Bio-artificial liver maker Vital Therapies set the range for its initial public offering at $13 to $15 per share, below the $16 to $18 range it set last year before scuttling its 1st try at a U.S. IPO.
In March Vital Therapies filed updated registration statements signaling its intent to launch the IPO, wiping clean the pricing set in November 2013. Another filing today set the new price range for the 4.5-million-share offering at $58.5 million to $67.5 million.
That would put the San Diego-based company’s market capitalization at $1.69 billion to $1.95 billion, according to a regulatory filing. Vital Therapies plans to trade on the NASDAQ exchange under the "VTL" symbol.
Vital Therapies 1st announced the IPO last October, saying it hoped to use the proceeds to continue development of its ELAD artificial liver. A month later it spiked the IPO due to market conditions.
The company, founded about 10 years ago, says its ELAD artificial liver may help stabilize liver function in treatment of patients with acute organ failure, hepatitis B and alcohol hepatitis.
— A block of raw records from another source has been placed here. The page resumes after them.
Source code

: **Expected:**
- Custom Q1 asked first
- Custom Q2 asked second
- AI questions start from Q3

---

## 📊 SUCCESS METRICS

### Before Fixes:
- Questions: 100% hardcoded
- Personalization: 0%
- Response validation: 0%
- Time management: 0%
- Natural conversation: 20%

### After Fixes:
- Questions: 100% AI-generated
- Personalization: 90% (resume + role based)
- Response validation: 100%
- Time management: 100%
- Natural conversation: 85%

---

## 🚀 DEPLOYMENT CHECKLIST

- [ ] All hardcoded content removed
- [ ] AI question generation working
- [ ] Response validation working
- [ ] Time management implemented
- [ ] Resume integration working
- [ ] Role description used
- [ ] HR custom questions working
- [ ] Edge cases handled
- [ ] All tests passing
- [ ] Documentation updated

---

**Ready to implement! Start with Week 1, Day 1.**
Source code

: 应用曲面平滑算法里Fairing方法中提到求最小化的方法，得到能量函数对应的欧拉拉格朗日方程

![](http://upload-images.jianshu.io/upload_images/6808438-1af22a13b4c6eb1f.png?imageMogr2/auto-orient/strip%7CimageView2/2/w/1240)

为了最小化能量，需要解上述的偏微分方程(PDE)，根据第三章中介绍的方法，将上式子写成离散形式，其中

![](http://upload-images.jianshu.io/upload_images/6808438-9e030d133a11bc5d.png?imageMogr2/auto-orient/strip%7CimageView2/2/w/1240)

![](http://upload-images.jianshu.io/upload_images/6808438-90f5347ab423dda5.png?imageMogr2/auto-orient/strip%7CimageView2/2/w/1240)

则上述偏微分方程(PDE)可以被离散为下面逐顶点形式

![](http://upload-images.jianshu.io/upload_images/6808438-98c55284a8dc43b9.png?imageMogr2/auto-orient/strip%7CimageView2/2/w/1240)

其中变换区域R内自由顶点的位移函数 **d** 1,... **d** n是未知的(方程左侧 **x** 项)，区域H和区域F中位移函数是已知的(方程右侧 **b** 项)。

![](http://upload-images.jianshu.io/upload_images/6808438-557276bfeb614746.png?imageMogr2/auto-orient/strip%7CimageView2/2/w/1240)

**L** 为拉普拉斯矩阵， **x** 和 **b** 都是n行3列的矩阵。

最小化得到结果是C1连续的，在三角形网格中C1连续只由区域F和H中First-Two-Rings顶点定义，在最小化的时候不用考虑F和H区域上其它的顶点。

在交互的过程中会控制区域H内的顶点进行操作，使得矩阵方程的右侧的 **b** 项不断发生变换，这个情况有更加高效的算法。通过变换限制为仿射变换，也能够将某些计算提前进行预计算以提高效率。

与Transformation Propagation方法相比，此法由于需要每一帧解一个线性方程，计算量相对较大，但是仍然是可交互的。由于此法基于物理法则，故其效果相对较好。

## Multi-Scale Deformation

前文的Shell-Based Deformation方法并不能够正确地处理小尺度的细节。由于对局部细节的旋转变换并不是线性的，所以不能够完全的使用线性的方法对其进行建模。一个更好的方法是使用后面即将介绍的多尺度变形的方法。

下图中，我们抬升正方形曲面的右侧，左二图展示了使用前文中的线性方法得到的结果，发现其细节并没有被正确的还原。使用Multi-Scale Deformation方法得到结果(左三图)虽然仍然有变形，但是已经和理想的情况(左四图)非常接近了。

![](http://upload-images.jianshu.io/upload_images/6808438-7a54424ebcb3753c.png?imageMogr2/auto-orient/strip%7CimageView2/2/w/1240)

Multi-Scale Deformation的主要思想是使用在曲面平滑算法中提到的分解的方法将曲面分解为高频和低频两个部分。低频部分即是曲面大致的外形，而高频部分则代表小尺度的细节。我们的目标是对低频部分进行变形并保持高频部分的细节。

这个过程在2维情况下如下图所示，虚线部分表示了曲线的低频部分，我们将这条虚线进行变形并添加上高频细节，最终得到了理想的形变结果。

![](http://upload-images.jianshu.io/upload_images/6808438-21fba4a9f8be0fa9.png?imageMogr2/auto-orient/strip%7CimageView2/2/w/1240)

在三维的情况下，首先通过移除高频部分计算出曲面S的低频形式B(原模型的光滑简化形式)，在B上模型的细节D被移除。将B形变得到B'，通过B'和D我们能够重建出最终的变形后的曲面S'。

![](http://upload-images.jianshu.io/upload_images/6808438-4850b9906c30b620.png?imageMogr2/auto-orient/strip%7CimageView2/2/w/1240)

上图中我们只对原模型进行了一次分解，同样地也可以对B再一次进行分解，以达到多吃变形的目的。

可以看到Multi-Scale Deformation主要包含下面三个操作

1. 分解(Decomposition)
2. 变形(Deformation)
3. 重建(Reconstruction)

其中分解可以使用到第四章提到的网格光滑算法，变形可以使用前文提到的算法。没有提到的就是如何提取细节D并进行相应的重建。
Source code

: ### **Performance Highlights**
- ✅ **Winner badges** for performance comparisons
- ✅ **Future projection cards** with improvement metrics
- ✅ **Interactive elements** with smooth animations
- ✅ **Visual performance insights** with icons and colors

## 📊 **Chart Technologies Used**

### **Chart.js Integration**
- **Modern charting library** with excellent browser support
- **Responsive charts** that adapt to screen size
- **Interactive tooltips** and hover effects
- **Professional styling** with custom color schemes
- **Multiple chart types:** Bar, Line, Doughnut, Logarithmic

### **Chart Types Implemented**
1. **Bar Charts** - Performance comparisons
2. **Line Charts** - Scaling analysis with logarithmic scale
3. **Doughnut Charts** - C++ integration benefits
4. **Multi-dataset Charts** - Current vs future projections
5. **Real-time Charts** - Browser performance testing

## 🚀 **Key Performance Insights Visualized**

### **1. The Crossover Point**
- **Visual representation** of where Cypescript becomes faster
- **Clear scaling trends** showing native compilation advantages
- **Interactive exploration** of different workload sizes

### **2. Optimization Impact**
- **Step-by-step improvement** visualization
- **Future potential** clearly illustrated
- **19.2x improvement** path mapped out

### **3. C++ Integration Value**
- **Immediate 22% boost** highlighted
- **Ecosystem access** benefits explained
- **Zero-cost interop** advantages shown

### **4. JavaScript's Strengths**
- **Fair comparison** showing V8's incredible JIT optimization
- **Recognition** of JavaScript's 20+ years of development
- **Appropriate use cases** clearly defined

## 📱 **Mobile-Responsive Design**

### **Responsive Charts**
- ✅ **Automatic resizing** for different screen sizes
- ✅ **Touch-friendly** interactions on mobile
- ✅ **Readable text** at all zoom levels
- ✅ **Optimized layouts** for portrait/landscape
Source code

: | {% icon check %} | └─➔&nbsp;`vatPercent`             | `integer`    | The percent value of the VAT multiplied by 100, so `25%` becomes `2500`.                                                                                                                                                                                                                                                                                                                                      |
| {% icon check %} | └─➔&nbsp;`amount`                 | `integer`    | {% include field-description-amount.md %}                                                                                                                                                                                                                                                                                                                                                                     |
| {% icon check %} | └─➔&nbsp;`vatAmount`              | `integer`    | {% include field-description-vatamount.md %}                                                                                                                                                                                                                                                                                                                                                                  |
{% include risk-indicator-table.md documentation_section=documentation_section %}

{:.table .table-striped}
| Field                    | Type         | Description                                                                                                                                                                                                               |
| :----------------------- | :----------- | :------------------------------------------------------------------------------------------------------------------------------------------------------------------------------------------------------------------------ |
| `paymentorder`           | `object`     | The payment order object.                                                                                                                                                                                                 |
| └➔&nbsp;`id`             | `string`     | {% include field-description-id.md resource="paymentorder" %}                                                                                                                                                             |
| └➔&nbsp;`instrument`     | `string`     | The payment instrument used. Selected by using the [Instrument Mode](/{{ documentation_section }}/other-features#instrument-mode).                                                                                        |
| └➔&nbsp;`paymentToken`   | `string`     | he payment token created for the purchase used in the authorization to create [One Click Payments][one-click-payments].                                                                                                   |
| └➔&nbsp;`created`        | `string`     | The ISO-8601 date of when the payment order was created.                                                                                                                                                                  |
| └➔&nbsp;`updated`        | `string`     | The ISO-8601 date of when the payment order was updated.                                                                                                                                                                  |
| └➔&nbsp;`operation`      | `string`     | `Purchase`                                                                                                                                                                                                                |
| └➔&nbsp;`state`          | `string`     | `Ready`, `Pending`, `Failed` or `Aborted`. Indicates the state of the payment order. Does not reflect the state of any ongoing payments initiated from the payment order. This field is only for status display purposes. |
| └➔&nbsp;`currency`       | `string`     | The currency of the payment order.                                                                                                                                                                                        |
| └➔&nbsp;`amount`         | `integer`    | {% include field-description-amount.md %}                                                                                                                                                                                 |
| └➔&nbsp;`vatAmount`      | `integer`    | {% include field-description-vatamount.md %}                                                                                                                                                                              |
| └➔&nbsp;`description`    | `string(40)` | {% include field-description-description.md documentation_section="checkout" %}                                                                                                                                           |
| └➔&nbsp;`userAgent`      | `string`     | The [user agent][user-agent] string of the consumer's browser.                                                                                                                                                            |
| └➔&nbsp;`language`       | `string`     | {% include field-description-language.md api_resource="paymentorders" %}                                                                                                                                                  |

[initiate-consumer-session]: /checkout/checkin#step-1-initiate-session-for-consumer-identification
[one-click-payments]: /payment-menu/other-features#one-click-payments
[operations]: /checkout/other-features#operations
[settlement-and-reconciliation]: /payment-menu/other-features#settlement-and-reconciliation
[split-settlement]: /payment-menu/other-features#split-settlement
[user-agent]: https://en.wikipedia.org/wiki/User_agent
The ELAD device is comprised of a system of lumen catheters, plasma circuits and fluid recirculation components that functionally overrides a failing liver to detoxify blood and create proteins.
Vital Therapies earlier last year drummed up $22.5 million in an equity funding round and launched a phase III trial comparing ELAD treatment to the standard-of-care in patients with alcohol-induced liver deterioration. Another equity round this year brought in $14 million.